### This notebook is to scrape the album cover of the 20k sampled songs

In [None]:
# === 0) Imports & setup ===
import os, io, time, math, requests
import pandas as pd
from pathlib import Path
from PIL import Image
from tqdm import tqdm

# Spotify
import spotipy
from spotipy.oauth2 import SpotifyClientCredentials

# Optional: set your credentials here or in your env
os.environ['SPOTIPY_CLIENT_ID'] = '####################'
os.environ['SPOTIPY_CLIENT_SECRET'] = '######################'

ALBUM_OUT_DIR = Path("image_data/album_cover")
ALBUM_OUT_DIR.mkdir(parents=True, exist_ok=True)

In [25]:
# Load the data 
spotify_train_20k = pd.read_csv('spotify_data/spotify_train_20k.csv')
spotify_test_20k = pd.read_csv('spotify_data/spotify_test_20k.csv')

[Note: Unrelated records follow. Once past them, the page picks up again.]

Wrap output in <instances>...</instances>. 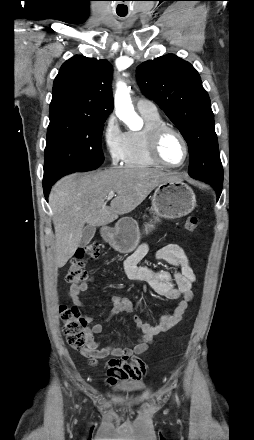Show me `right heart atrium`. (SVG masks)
<instances>
[{"instance_id":"1","label":"right heart atrium","mask_w":254,"mask_h":440,"mask_svg":"<svg viewBox=\"0 0 254 440\" xmlns=\"http://www.w3.org/2000/svg\"><path fill=\"white\" fill-rule=\"evenodd\" d=\"M103 139L111 162L113 164L121 163L126 150L127 132L122 129L114 114H110L105 120Z\"/></svg>"}]
</instances>
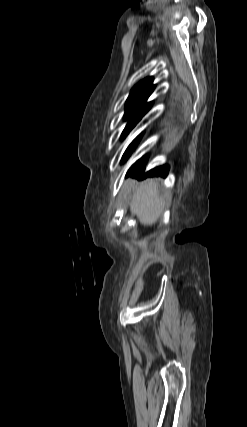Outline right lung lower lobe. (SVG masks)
Instances as JSON below:
<instances>
[{
  "instance_id": "1",
  "label": "right lung lower lobe",
  "mask_w": 247,
  "mask_h": 427,
  "mask_svg": "<svg viewBox=\"0 0 247 427\" xmlns=\"http://www.w3.org/2000/svg\"><path fill=\"white\" fill-rule=\"evenodd\" d=\"M141 139V135L138 136L127 148L126 152L123 155L122 162H125L128 157L130 156L131 152L135 149L137 144L139 143ZM147 161V158L144 156L141 159H139L135 164L132 165V167L129 169L127 175L132 177H146V176H162L166 177L168 175L169 167L167 165L160 166L155 169L150 170L146 174H144L145 170V163Z\"/></svg>"
}]
</instances>
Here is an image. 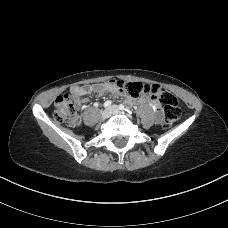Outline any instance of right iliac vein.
Listing matches in <instances>:
<instances>
[{"label": "right iliac vein", "instance_id": "1", "mask_svg": "<svg viewBox=\"0 0 228 228\" xmlns=\"http://www.w3.org/2000/svg\"><path fill=\"white\" fill-rule=\"evenodd\" d=\"M112 115V110L110 108H106L103 112H102V118L103 119H108L110 118V116Z\"/></svg>", "mask_w": 228, "mask_h": 228}]
</instances>
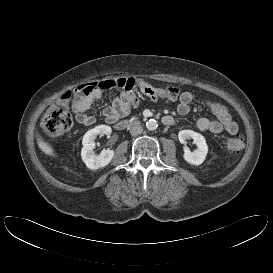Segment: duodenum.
<instances>
[{
    "mask_svg": "<svg viewBox=\"0 0 273 273\" xmlns=\"http://www.w3.org/2000/svg\"><path fill=\"white\" fill-rule=\"evenodd\" d=\"M166 122H167V119L162 118V123L166 125ZM138 123H139V121L137 119H133V118L117 120V121L113 122L114 126L118 129H126L131 126L137 125Z\"/></svg>",
    "mask_w": 273,
    "mask_h": 273,
    "instance_id": "duodenum-1",
    "label": "duodenum"
}]
</instances>
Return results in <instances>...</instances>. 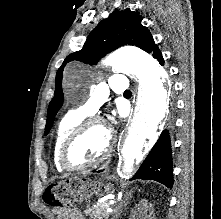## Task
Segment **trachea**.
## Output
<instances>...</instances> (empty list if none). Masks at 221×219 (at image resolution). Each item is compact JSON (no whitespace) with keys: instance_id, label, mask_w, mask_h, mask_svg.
Returning a JSON list of instances; mask_svg holds the SVG:
<instances>
[{"instance_id":"3493384b","label":"trachea","mask_w":221,"mask_h":219,"mask_svg":"<svg viewBox=\"0 0 221 219\" xmlns=\"http://www.w3.org/2000/svg\"><path fill=\"white\" fill-rule=\"evenodd\" d=\"M126 95H131L132 94V92L130 91V90H128V91H126V93H125Z\"/></svg>"}]
</instances>
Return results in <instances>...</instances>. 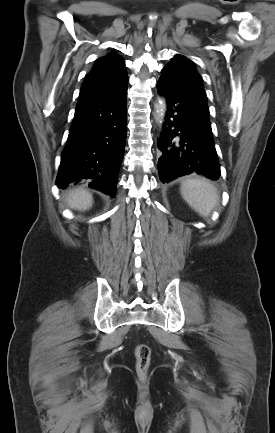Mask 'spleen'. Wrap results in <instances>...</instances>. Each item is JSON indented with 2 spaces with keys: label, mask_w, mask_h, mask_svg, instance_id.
Masks as SVG:
<instances>
[{
  "label": "spleen",
  "mask_w": 275,
  "mask_h": 433,
  "mask_svg": "<svg viewBox=\"0 0 275 433\" xmlns=\"http://www.w3.org/2000/svg\"><path fill=\"white\" fill-rule=\"evenodd\" d=\"M184 200L201 216H208L217 203L214 186L205 179H189L181 186Z\"/></svg>",
  "instance_id": "spleen-1"
}]
</instances>
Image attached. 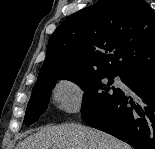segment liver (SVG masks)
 <instances>
[{
	"instance_id": "obj_1",
	"label": "liver",
	"mask_w": 155,
	"mask_h": 149,
	"mask_svg": "<svg viewBox=\"0 0 155 149\" xmlns=\"http://www.w3.org/2000/svg\"><path fill=\"white\" fill-rule=\"evenodd\" d=\"M16 149H131L115 137L75 123L47 126L20 141Z\"/></svg>"
}]
</instances>
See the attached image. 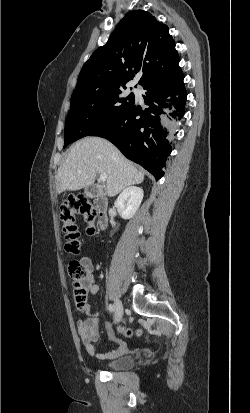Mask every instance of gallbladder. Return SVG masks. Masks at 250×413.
<instances>
[{
	"label": "gallbladder",
	"instance_id": "1",
	"mask_svg": "<svg viewBox=\"0 0 250 413\" xmlns=\"http://www.w3.org/2000/svg\"><path fill=\"white\" fill-rule=\"evenodd\" d=\"M94 192H95V188L93 186H89L85 189V195L87 197H93Z\"/></svg>",
	"mask_w": 250,
	"mask_h": 413
}]
</instances>
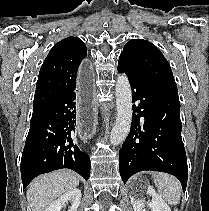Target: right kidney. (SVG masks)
<instances>
[{
  "mask_svg": "<svg viewBox=\"0 0 209 211\" xmlns=\"http://www.w3.org/2000/svg\"><path fill=\"white\" fill-rule=\"evenodd\" d=\"M81 200V191L79 189H72L57 200L53 201L45 211H60L63 207L66 206V203L71 202V206L68 211H77V208Z\"/></svg>",
  "mask_w": 209,
  "mask_h": 211,
  "instance_id": "obj_1",
  "label": "right kidney"
}]
</instances>
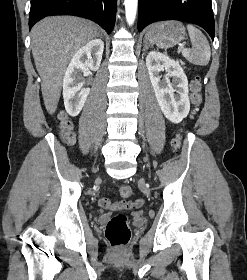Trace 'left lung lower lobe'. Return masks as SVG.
<instances>
[{
  "instance_id": "1",
  "label": "left lung lower lobe",
  "mask_w": 247,
  "mask_h": 280,
  "mask_svg": "<svg viewBox=\"0 0 247 280\" xmlns=\"http://www.w3.org/2000/svg\"><path fill=\"white\" fill-rule=\"evenodd\" d=\"M162 20L197 24L214 39L215 25L211 0H139V32L150 23Z\"/></svg>"
}]
</instances>
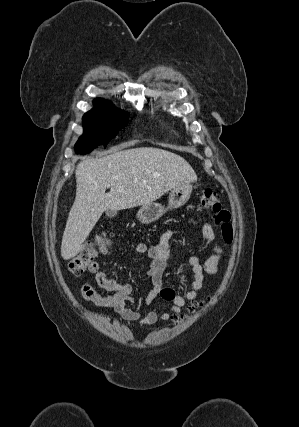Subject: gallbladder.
Returning <instances> with one entry per match:
<instances>
[{
  "label": "gallbladder",
  "mask_w": 299,
  "mask_h": 427,
  "mask_svg": "<svg viewBox=\"0 0 299 427\" xmlns=\"http://www.w3.org/2000/svg\"><path fill=\"white\" fill-rule=\"evenodd\" d=\"M105 213H106V217H108V218H113L114 216H116V214H117V212L116 211H113V210H110V209H107L106 211H105Z\"/></svg>",
  "instance_id": "1"
}]
</instances>
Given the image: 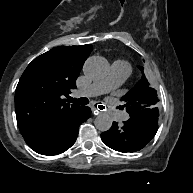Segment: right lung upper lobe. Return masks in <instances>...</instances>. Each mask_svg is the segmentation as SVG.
<instances>
[{"instance_id":"obj_1","label":"right lung upper lobe","mask_w":193,"mask_h":193,"mask_svg":"<svg viewBox=\"0 0 193 193\" xmlns=\"http://www.w3.org/2000/svg\"><path fill=\"white\" fill-rule=\"evenodd\" d=\"M92 45L60 46L35 58L21 76L15 92L18 127L27 144L58 136L83 107L65 99Z\"/></svg>"}]
</instances>
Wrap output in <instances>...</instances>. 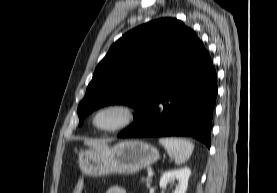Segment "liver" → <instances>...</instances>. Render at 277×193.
Listing matches in <instances>:
<instances>
[{
  "mask_svg": "<svg viewBox=\"0 0 277 193\" xmlns=\"http://www.w3.org/2000/svg\"><path fill=\"white\" fill-rule=\"evenodd\" d=\"M85 144L91 146L92 148H103L106 146L105 143H101L99 141H89V140L85 141Z\"/></svg>",
  "mask_w": 277,
  "mask_h": 193,
  "instance_id": "liver-1",
  "label": "liver"
}]
</instances>
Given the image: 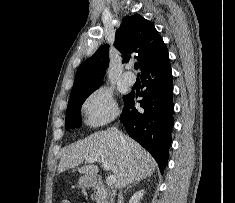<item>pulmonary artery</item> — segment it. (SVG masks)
Returning a JSON list of instances; mask_svg holds the SVG:
<instances>
[{
    "label": "pulmonary artery",
    "instance_id": "e3ab8cb5",
    "mask_svg": "<svg viewBox=\"0 0 235 203\" xmlns=\"http://www.w3.org/2000/svg\"><path fill=\"white\" fill-rule=\"evenodd\" d=\"M128 71L123 74V80L127 85H133L136 82V77L129 71L130 66L127 67Z\"/></svg>",
    "mask_w": 235,
    "mask_h": 203
}]
</instances>
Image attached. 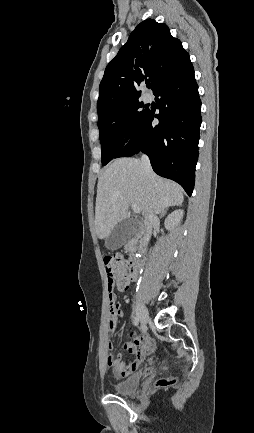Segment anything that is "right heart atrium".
Listing matches in <instances>:
<instances>
[{
  "instance_id": "d8ad5b80",
  "label": "right heart atrium",
  "mask_w": 254,
  "mask_h": 433,
  "mask_svg": "<svg viewBox=\"0 0 254 433\" xmlns=\"http://www.w3.org/2000/svg\"><path fill=\"white\" fill-rule=\"evenodd\" d=\"M118 135L124 142H128L132 138V126L128 121H122L120 123Z\"/></svg>"
}]
</instances>
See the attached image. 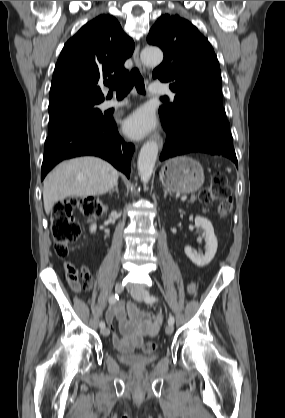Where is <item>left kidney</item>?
<instances>
[{
	"label": "left kidney",
	"instance_id": "5707ae66",
	"mask_svg": "<svg viewBox=\"0 0 285 418\" xmlns=\"http://www.w3.org/2000/svg\"><path fill=\"white\" fill-rule=\"evenodd\" d=\"M195 226L200 227L203 230V235L205 237V254L201 255L193 251L189 246L184 248V252L189 257V259L199 267H203L211 262L214 258L218 242L217 237L214 233V228L212 223L205 217L197 216L195 217Z\"/></svg>",
	"mask_w": 285,
	"mask_h": 418
}]
</instances>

spotify_sample_20k = pd.concat([spotify_train_20k, spotify_test_20k])

# try on the first 5 songs (comment this when trying to scale)
# spotify_sample_20k = spotify_sample_20k.head(5)


In [26]:
# === 1) Helpers ===
def init_spotify():
    return spotipy.Spotify(
        auth_manager=SpotifyClientCredentials(),
        requests_timeout=20,
        retries=3
    )

def pick_best_image(images, prefer_min_px=640):
    if not images:
        return None
    images_sorted = sorted(images, key=lambda im: min(im.get("height",0), im.get("width",0)))
    for im in images_sorted:
        if min(im.get("height",0), im.get("width",0)) >= prefer_min_px:
            return im
    return images_sorted[-1]

def download_image(url, out_path):
    try:
        r = requests.get(url, timeout=20)
        r.raise_for_status()
        img = Image.open(io.BytesIO(r.content)).convert("RGB")
        out_path.parent.mkdir(parents=True, exist_ok=True)
        img.save(out_path, format="JPEG", quality=92)
        return img.size  # (w,h)
    except Exception:
        return None

def get_deezer_cover_from_isrc(isrc):
    try:
        r = requests.get("https://api.deezer.com/search", params={"q": f"isrc:{isrc}"}, timeout=15)
        r.raise_for_status()
        data = r.json().get("data", [])
        if not data:
            return None
        alb = data[0].get("album", {}) or {}
        return alb.get("cover_xl") or alb.get("cover_big") or alb.get("cover_medium") or alb.get("cover")
    except Exception:
        return None

def fetch_album_covers_spotify(track_ids, out_dir=ALBUM_OUT_DIR, batch_size=50, sleep_s=0.0):
    """Return DF with: track_id, track_name, artist_name, album_name, release_date,
       album_cover_url, album_cover_path, cover_width, cover_height, isrc
    """
    sp = init_spotify()
    rows = []
    # dedupe while preserving order
    seen = set()
    track_ids = [tid for tid in track_ids if (tid and not (tid in seen or seen.add(tid)))]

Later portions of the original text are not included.